Ratings1
Average rating5
My Amazon review - http://www.amazon.com/review/R1I0QJJKWQH91B/ref=cm_cr_rdp_perm
Marvelous anthology that plays out its future history in the context of real people in a wonderfully imagined future.
Paul McAuley is a new writer to me. Since he has been turning out stories since the 1990s, the fault is mine. He has a knack for turning out beautiful prose that advances the story, rather than simply adorning it.
Consider this:
“Sky Saxena was one such, a clever, headstrong man in his early twenties. After fleeing from his family and the obligations of his inheritance, he had decided to impose shape and order on his life by attempting to walk around the largest of Saturn's regular, icy moons – Mimas, Enceladus, Tethys, Dione, Rhea, and Iapetus. A quest only a celebrated few had completed since the Saturn system had first been settled more than four centuries ago.”
Or this:
“Rickasht found he didn't mind the crowd, the noise. He could disappear inside it.

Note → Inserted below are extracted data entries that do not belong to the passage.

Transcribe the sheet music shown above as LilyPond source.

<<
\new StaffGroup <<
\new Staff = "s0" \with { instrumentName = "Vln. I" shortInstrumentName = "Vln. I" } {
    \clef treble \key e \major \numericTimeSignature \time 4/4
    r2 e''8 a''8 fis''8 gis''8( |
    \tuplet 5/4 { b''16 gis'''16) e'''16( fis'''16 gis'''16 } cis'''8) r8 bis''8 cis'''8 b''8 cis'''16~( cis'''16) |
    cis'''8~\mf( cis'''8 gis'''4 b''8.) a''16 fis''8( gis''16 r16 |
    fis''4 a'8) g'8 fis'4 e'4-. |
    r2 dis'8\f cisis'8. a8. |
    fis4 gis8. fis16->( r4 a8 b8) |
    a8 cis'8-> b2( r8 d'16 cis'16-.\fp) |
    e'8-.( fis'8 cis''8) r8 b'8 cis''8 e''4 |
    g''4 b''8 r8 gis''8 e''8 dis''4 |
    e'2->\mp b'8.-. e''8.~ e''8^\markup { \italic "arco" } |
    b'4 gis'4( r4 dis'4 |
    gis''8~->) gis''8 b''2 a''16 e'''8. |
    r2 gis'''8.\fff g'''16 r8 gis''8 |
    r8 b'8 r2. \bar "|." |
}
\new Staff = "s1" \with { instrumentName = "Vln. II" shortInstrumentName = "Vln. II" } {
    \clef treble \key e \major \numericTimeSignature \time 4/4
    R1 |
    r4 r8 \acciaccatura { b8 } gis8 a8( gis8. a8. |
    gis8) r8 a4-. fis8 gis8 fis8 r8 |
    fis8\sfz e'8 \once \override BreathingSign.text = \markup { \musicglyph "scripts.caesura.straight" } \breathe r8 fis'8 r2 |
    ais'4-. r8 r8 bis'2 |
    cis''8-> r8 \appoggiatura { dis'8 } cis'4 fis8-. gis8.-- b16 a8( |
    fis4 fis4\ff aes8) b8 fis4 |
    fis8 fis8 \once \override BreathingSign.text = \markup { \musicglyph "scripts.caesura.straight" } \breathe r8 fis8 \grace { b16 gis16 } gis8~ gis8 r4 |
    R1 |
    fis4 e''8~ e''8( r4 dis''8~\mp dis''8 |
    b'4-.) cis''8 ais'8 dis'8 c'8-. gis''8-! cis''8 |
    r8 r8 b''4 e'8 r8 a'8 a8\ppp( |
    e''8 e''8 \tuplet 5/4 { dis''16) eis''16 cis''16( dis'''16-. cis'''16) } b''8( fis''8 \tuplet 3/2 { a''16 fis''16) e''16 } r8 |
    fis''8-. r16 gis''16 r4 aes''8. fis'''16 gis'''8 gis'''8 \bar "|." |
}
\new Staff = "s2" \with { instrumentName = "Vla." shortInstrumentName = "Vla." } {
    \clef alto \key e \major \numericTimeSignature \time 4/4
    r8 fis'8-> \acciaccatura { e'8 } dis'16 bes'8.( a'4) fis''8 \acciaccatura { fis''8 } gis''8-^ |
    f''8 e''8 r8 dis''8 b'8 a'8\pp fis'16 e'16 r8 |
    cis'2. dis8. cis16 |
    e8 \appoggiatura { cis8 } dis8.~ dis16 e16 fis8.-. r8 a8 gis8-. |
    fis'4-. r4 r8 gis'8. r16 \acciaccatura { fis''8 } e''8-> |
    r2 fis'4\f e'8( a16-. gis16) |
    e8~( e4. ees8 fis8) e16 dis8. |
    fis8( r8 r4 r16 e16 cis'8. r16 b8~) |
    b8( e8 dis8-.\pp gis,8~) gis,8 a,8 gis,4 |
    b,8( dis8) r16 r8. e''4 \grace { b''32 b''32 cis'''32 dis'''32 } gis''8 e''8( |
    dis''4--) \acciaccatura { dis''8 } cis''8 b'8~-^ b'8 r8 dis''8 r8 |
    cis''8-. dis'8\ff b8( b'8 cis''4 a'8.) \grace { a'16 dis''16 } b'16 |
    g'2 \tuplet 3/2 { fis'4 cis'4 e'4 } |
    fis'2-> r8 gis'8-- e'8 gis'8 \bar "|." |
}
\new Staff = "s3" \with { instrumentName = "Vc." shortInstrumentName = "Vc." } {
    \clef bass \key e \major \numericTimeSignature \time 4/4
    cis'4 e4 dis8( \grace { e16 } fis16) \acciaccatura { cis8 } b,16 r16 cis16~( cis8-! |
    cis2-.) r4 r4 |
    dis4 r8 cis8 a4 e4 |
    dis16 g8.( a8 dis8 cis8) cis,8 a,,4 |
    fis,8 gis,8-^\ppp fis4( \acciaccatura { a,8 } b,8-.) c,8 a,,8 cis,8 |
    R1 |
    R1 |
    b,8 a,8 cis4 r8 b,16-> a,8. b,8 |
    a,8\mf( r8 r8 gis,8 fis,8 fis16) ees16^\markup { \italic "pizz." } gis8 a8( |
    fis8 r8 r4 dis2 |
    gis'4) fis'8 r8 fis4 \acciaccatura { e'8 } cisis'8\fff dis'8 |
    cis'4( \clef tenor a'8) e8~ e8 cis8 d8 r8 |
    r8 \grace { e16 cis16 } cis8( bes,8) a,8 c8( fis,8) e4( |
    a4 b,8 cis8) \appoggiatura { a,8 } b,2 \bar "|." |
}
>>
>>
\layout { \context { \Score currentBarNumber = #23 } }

Nothing was expected of him. He smiled and nodded as two young, earnest men told him that they were going to tent over and landscape an embayment in one of the long, deep canyons that cut the icy surface of Uranus's largest moon, Titania.”
Who wouldn't want to live in a time where such things were possible?
As those excerpts also suggest, McAuley also has a talent for making his settings feel lived in. Most of the stories in this anthology are set in the icy moons around Jupiter and Saturn. One story features a woman whose job is fighting created monsters in the briny ocean that exists under the ice of Europa.
These stories are set in a time period ranging from shortly after the Quiet War to much further into the future. Since I am new to McAuley's universe I only know what the Quiet War is from the hints dropped in the story: apparently, the outer satellites rebelled and were defeated and occupied by the Three Powers, one of which was Brazil. In the course of the war, the Three Powers employed bio-weapons of radically different types. (“Sea Change, with Monsters” and “Dead Men Walking.”)
McAuley's stories range from almost-novella length (Sea Change) to the briefest of short stories. Some of these short stories are only a page or two in length, and seem to more of a story idea, but they work. I liked them all, but “Barbara Allen and Sweet Billie” is a nice example of a spare, romantic style that suggests the frontier era that McAuley is painting, where small things among a small population can be the stuff of legend.
McAuley speckles his writing with ideas that take the mind in different directions, “eidolons” deliver messages, “vacuum organisms” create an ecological system on barren ice planets, pioneers jump from “kobold” to “kobold” in the Oort cloud to move further and further away from Earth, and people achieve immortality by destroying the brain as they transfer its data to an artificial intelligence system.